Filed Under:Claims, Litigation

Preliminary Analysis: The Cincinnati Horseshoe Casino Floor Collapse

An Engineer's Perspective on What Went Wrong

Although operations have resumed at the downtown Cincinnati construction site where a second-floor collapse injured more than a dozen workers, questions about both cause and culpability linger.

On the morning of Jan. 27 at the Horseshoe Casino job site, a steel beam supporting the second floor of the structure buckled while concrete was being poured. As a 60-by 60-foot section toppled downward, 13 construction personnel suffered fairly minor injuries, including cuts, bruises, and broken bones, for which they received treatment at a local hospital. One of those workers remains in “serious condition.”

In the ensuing days, the city of Cincinnati and Messer Construction Co. have been fielding a battery of questions amid speculation about the integrity of building practices and safety protocols at the site of the $400 million project.

The official cause of the structural failure—and thus any implied negligence or potential wrongdoing—remains open to conjecture until official reports are issued, pending a full investigation by Occupational Safety & Health Administration (OSHA).

What is known, however, is that construction managers at the Horseshoe Casino job site employed the use of temporary connections, which Amit Ghosh, chief building inspector, described as “a standard building method used today.”

During a meeting with the members of Cincinnati Council’s Sub-Committee on Transportation and Infrastructure, Ghosh explained “the collapse brought changes [to] the construction process,” adding that construction managers have “proposed to make all connections permanent” moving forward to ensure the safety of all parties involved.

“Our project design and safety teams have reviewed all aspects of the construction, safety and inspection protocols, and we are implementing additional procedures to prevent this from happening again,” said Tom Keckeis, Messer president and CEO.

Indeed, certain “additional”  precautions are already discernible at the site, including a second full-time safety manager overseeing the project, and demolition of the collapsed floor, which began on Friday, Feb. 3.

A Nuts-and-Bolts Guide


This incident occurred less than a month after a similar Cleveland casino accident. At present, reports are chalking this up to mere coincidence, as developers insist the cases are not linked.  

What follows is Charles C. Roberts’ assessment of what might have caused the failure, based on photographs and information received from various sources. Roberts is a regular contributor to Claims Magazine and is the president of C. Roberts Consulting Engineers Inc., which provides professional engineering services in accident reconstruction, failure analysis, fire causation, explosion analysis, and biomechanics.

Please note this is an initial failure analysis based on Roberts' expertise and in no way constitutes a definitive answer as to the cause of the structural failure. An official determination will be made available when OSHA completes its investigation. For more in-depth coverage of the insurance implications, especially as they pertain to workers’ compensation claims and coverage under standard CGL, stay tuned for commentary from Diana Reitz in the forthcoming March issue of Claims Magazine.

For Roberts' step-by-step examination, click "next."

Our First Look

When a steel beam supporting the casino’s second floor failed as concrete was being poured, the collapsed section formed a “V” (as evident in the image below).

Both OSHA and site developers are proceeding with investigations. The generic deformations and displacement of structural members shown here do yield some clues as to what went wrong.

While loading to the floor increased during the pouring of concrete, the floor collapsed as shown in the preceding photo. The large support beam, a significant structural member, is on the ground, while floor decking is still attached to adjacent beams.

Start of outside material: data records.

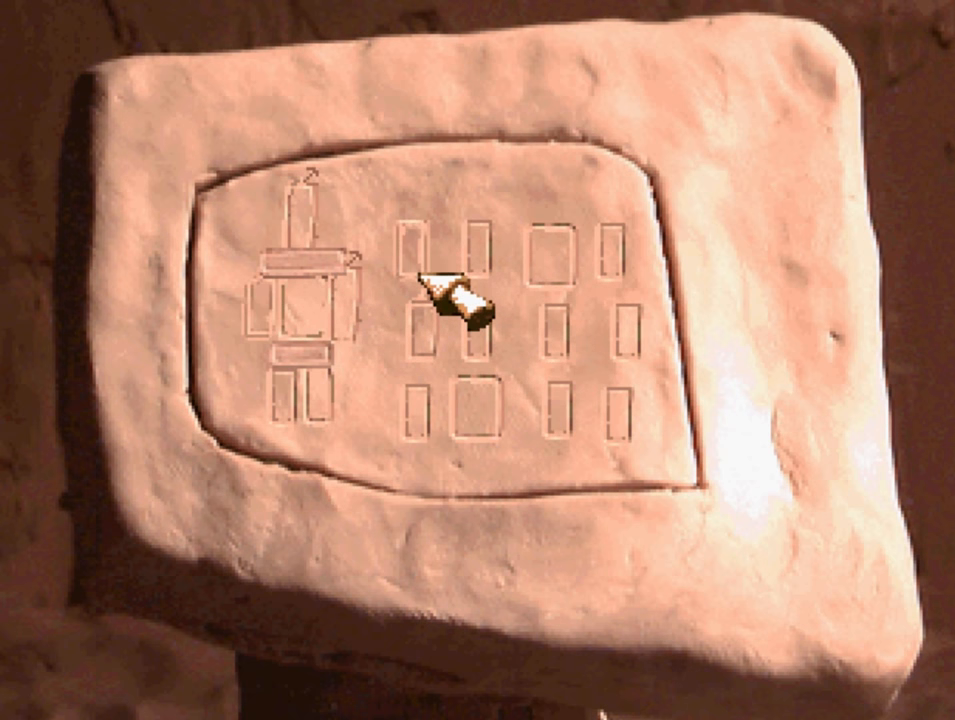
{"buttons": ["DPAD_DOWN"], "left_stick": "center", "right_stick": "center", "events": [[166, "DPAD_DOWN", "up"], [400, "DPAD_DOWN", "down"]]}
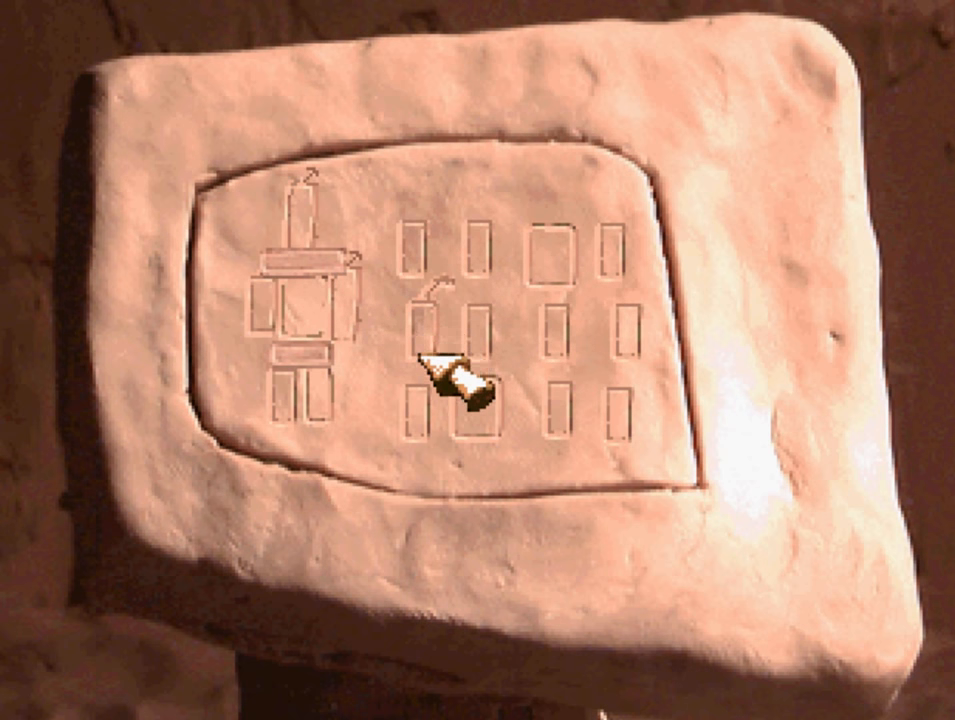
{"buttons": [], "left_stick": "center", "right_stick": "center", "events": [[66, "DPAD_DOWN", "up"], [66, "DPAD_LEFT", "down"], [500, "DPAD_LEFT", "up"]]}
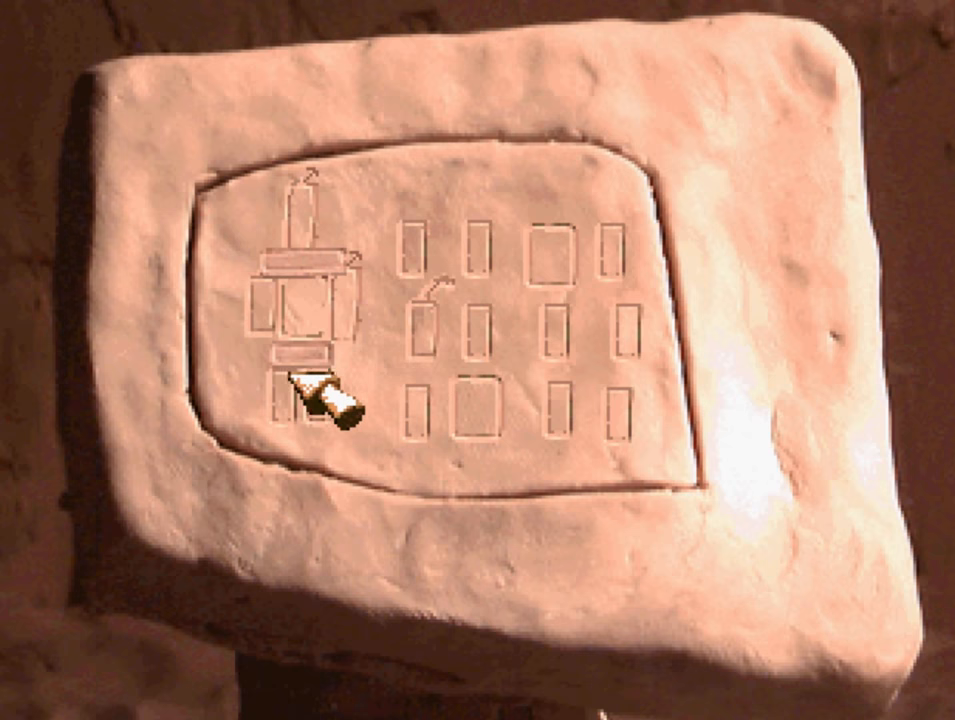
{"buttons": ["DPAD_DOWN"], "left_stick": "center", "right_stick": "center", "events": [[267, "CIRCLE", "down"], [367, "CIRCLE", "up"], [400, "DPAD_DOWN", "down"]]}
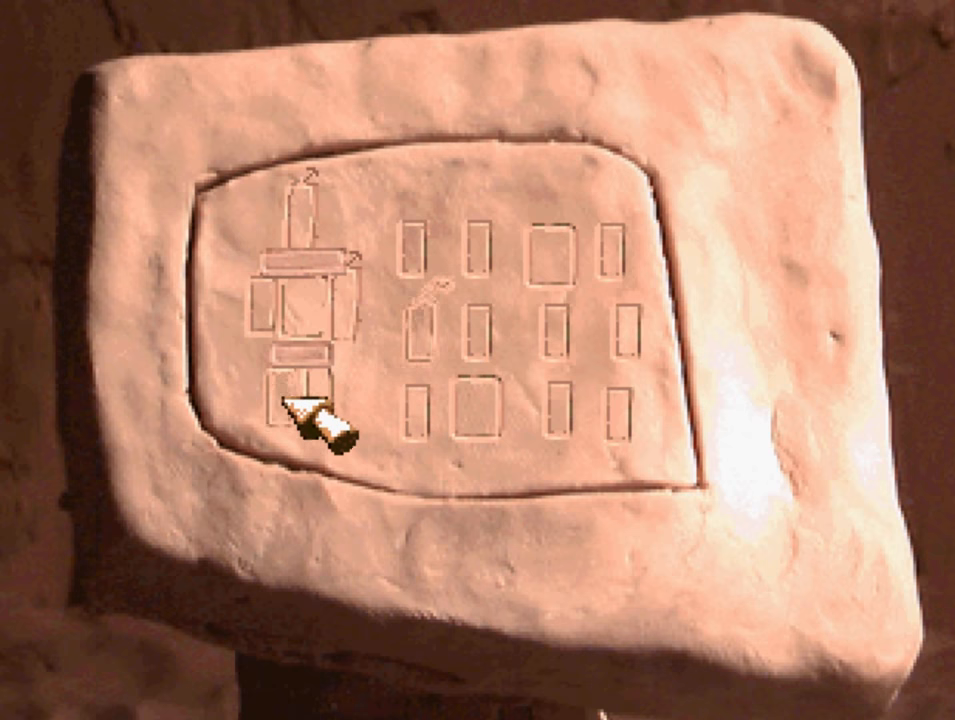
{"buttons": ["DPAD_RIGHT"], "left_stick": "center", "right_stick": "center", "events": [[33, "DPAD_DOWN", "up"], [267, "DPAD_RIGHT", "down"]]}
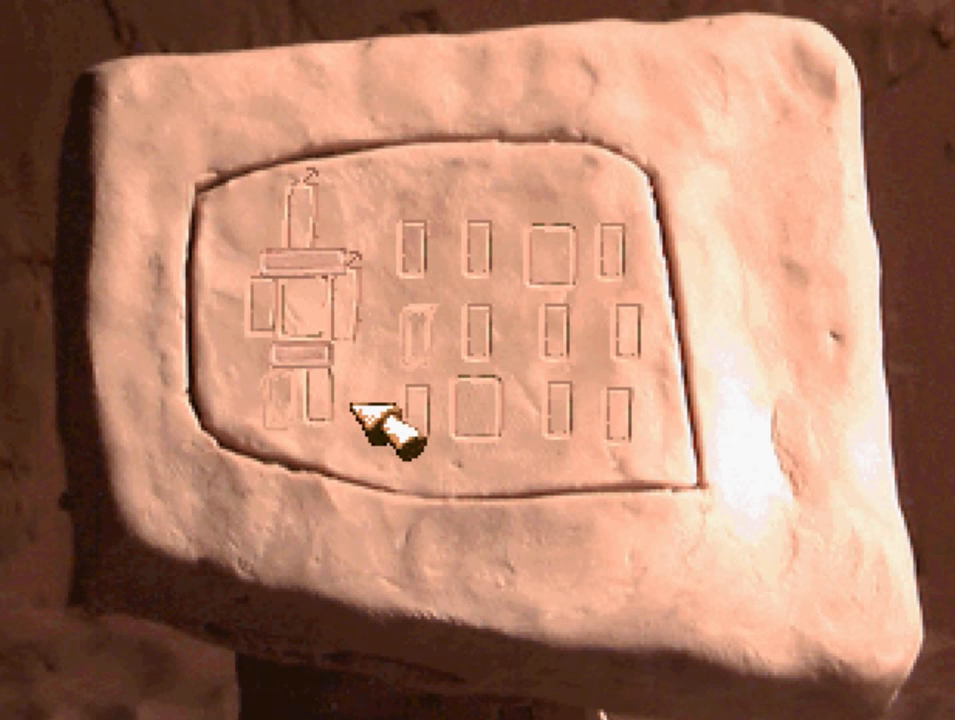
{"buttons": ["DPAD_UP"], "left_stick": "center", "right_stick": "center", "events": [[300, "DPAD_RIGHT", "up"], [467, "DPAD_UP", "down"]]}
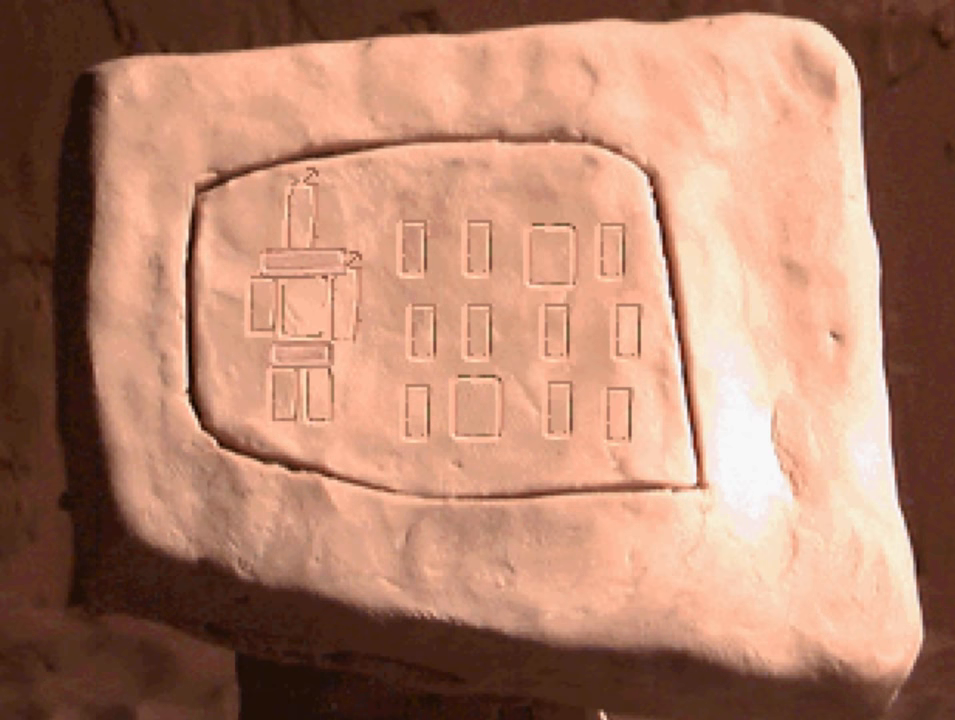
{"buttons": [], "left_stick": "center", "right_stick": "center", "events": [[133, "DPAD_LEFT", "down"], [400, "DPAD_UP", "up"], [433, "DPAD_LEFT", "up"]]}
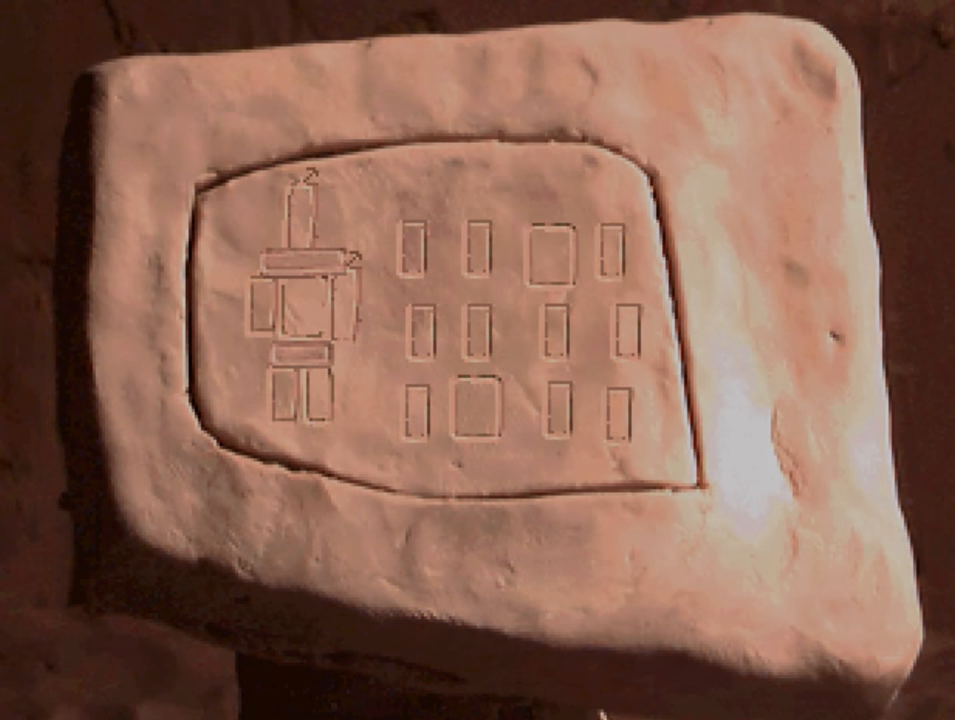
{"buttons": [], "left_stick": "center", "right_stick": "center", "events": []}
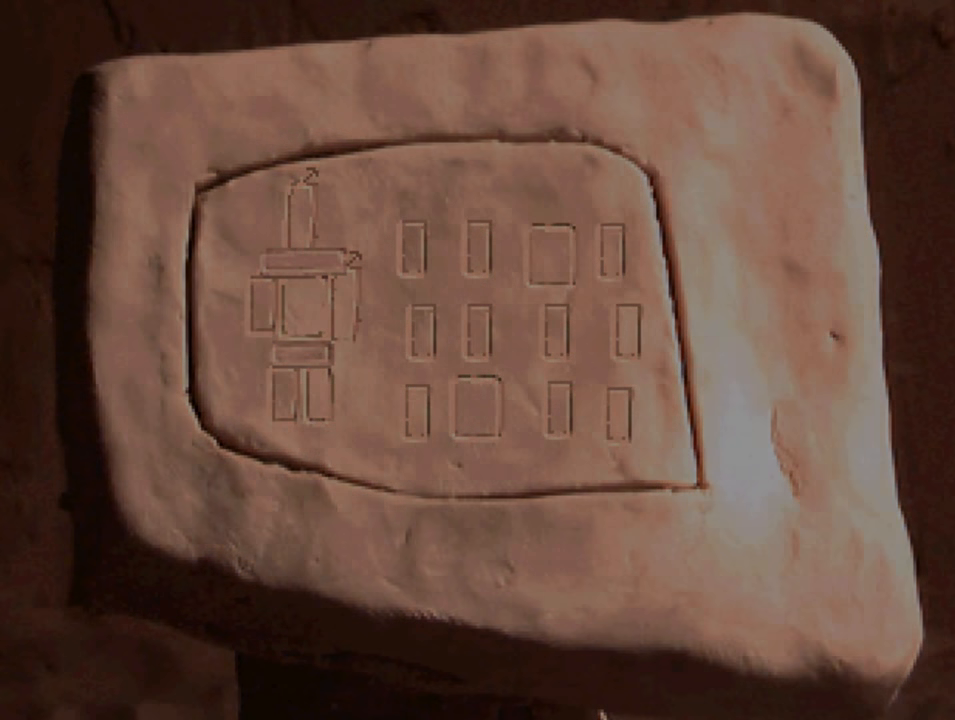
{"buttons": [], "left_stick": "center", "right_stick": "center", "events": []}
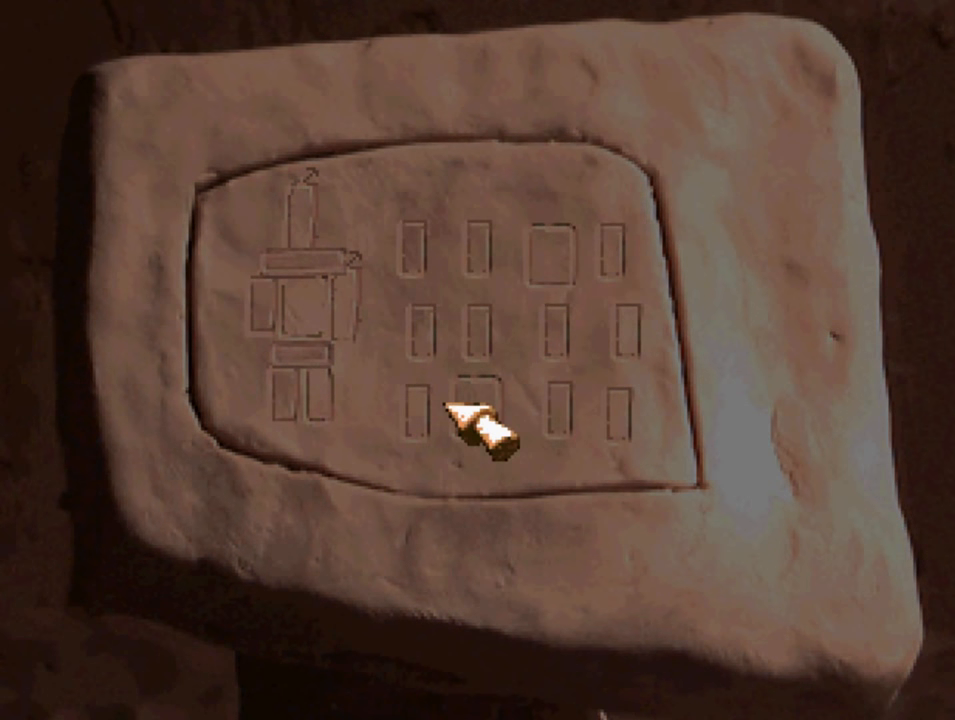
{"buttons": [], "left_stick": "center", "right_stick": "center", "events": []}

There has been discussion that the floor connection to the support beams failed, causing the collapse, but this does not explain how the large support beam ended up on the ground.

Preliminarily, it appears that the floor support beam failed, pulling down the adjacent floor decking in a manner shown in the diagram below. There is ongoing debate about the number and placement of bolts at the time of collapse.

This end view of the large support beam connection shows what appears to be a failed angle connection (arrow) at the second from the top bolt holes. The angle connection points to ductile failure (elongated bolt holes) that would be consistent with only two bolts having been installed in the connection.

Pictured here is the location of the beam connection with the column. A bolt-related failure often leaves the bolts in the original hole. Other photos released to the press suggest that in this case, there may have been only two bolts holding the beam in place. There are twenty bolt holes at the connection area.


Moreover, additional photos released by local news sources depict a neighboring column with bolts inserted in the holes, but missing the nuts on several of the bolts. This tends to limit the structural integrity of the connection, especially the moment transmitting capacity.

The connections are designed to have bolts and nuts installed to the proper torque. There are additional views of structural members without the full complement of bolts installed at connections. It should be noted that without completing the bolt installation, structural integrity will be significantly diminished. A bolt in one of the press photos is deforming downward, suggesting that the dead load of the beam is overloading the bolt or that the bolt is not at a proper torque (loose). It appears that the remaining 4 bolts and nuts on this side of the connection are missing.